**Activity list**
a: Decide whether each statement agrees with the essay below about a vision during reflexology. Answer yes or no for each, and quote the text's deciding words exactly. (i) The reflexologist smelled the sulfur too. (ii) The vision came about twenty years ago during a reflexology session. (iii) The writer went to a doctor about the symptoms.
b: In the reflexology vision essay below, list every symptom the writer says they had during that period of their life.
c: Carry on the essay below about the reflexology vision, starting after its final sentence.

By Cathy Eck
I’d recommend reading my earlier article on Dreams and Nightmares first.
Dreams, Visions, Nightmares, and Memories
In this post, I’ll walk you through a short example of finding the causal beliefs within your dreams, visions, nightmares, and memories. The example I’m using was a clear vision that I had about twenty years ago during a reflexology session. During that time, I was lost, depressed, my body ached all the time, and I was always exhausted — common symptoms for being trapped in another person’s illusion. I feared going to a doctor, so I went to healers. I needed and wanted someone to tell me how to let go. But I wasn’t finding anyone.
As the reflexologist pushed on my feet, I suddenly smelled something like sulfur. It was so strong that my eyes watered. I mentioned this to the reflexologist, and she said, “It must be a message for you. I don’t smell anything.” Then she said, “I’m pushing on your heart area now…might be something about love.” She told me to relax and see what popped into my mind, which was good advice.
I saw a young girl standing before a Nazi guard. The girl was wearing a cute, ruffled blue dress and patent leather shoes. Since my mom dressed me that way, I immediately identified with that character.
She was being led to the gas chamber. That was the smell. The little girl looked at the guard. She smiled at him and said, “I still love you.” I felt such peace and softness in my body; I felt unconditional love for this guard. The guard pushed her into the gas chamber, and she died. I was crying at this point — kind of wallowing in my sadness and victimhood.

**Provided data**
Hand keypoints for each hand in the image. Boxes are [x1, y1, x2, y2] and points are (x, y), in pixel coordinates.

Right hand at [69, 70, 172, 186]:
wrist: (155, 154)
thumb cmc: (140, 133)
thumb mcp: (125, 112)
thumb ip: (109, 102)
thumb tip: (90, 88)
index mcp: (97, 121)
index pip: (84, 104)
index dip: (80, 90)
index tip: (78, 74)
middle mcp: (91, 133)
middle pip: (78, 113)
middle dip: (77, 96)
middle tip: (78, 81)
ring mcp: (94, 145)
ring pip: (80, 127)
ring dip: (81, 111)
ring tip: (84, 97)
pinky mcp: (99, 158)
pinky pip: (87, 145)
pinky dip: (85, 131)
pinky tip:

* * *

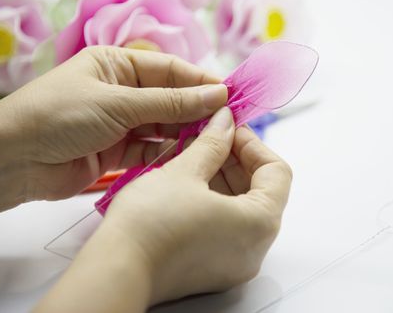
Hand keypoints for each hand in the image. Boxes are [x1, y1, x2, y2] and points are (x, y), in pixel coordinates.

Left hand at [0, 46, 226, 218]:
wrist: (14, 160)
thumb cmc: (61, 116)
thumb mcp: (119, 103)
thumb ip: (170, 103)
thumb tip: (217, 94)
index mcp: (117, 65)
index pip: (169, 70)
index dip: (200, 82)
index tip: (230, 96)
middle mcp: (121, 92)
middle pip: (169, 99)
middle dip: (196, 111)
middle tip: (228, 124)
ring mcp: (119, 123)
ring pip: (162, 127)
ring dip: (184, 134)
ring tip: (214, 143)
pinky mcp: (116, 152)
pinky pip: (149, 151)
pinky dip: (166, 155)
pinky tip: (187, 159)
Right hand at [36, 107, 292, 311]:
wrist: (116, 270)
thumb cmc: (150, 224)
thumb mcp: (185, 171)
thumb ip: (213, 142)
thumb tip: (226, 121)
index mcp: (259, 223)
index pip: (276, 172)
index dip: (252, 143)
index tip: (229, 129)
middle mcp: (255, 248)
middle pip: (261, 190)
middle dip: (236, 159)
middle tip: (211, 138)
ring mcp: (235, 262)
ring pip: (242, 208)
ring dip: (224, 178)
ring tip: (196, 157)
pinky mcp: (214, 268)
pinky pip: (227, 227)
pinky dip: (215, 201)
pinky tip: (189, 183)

**Answer list**
a:
(i) No: "I don’t smell anything."
(ii) Yes: "a clear vision that I had about twenty years ago during a reflexology session"
(iii) No: "I feared going to a doctor, so I went to healers."

b:
- lost
- depressed
- body ached all the time
- always exhausted

c:
She said I was releasing a past life, but I knew that I wasn’t letting go; I could see that my mind had already started to make conclusions about this vision like love isn’t enough. I could see that we both wanted to turn my vision into a reason why I was powerless to change my life. I was trying so hard to not allow that to happen. I kept searching for a way to free myself from the vision. But I didn’t know how to do that for many years.
This vision was produced from my mind based on where I was at that time. I eventually realized that the causal belief was that unconditional love was worthless currency on earth — it was not enough to make things right. That was truly how I felt about my life.
Looking from the eyes of the guard, I could see another huge causal belief. We have to obey authority — to do as we’re told. Then I flipped back to the character of the girl. I truly believed that authority was much more powerful than love. Of course, these are common beliefs in the illusion — beliefs we all need to let go to be free.
After I discovered how to let go of beliefs, I could see that the belief, “Love is not enough” isn’t true. I could see that the belief, “authority has more power than love” was also a lie. I could see that the whole damn vision was the product of my beliefs. Do you see why it’s not helpful to call it a past life? We don’t need to make it true. Our past experiences are just the effect of the beliefs we held in mind at that time; they might be real, but they aren’t true. When we live from truth, we won’t need to let go of beliefs anymore.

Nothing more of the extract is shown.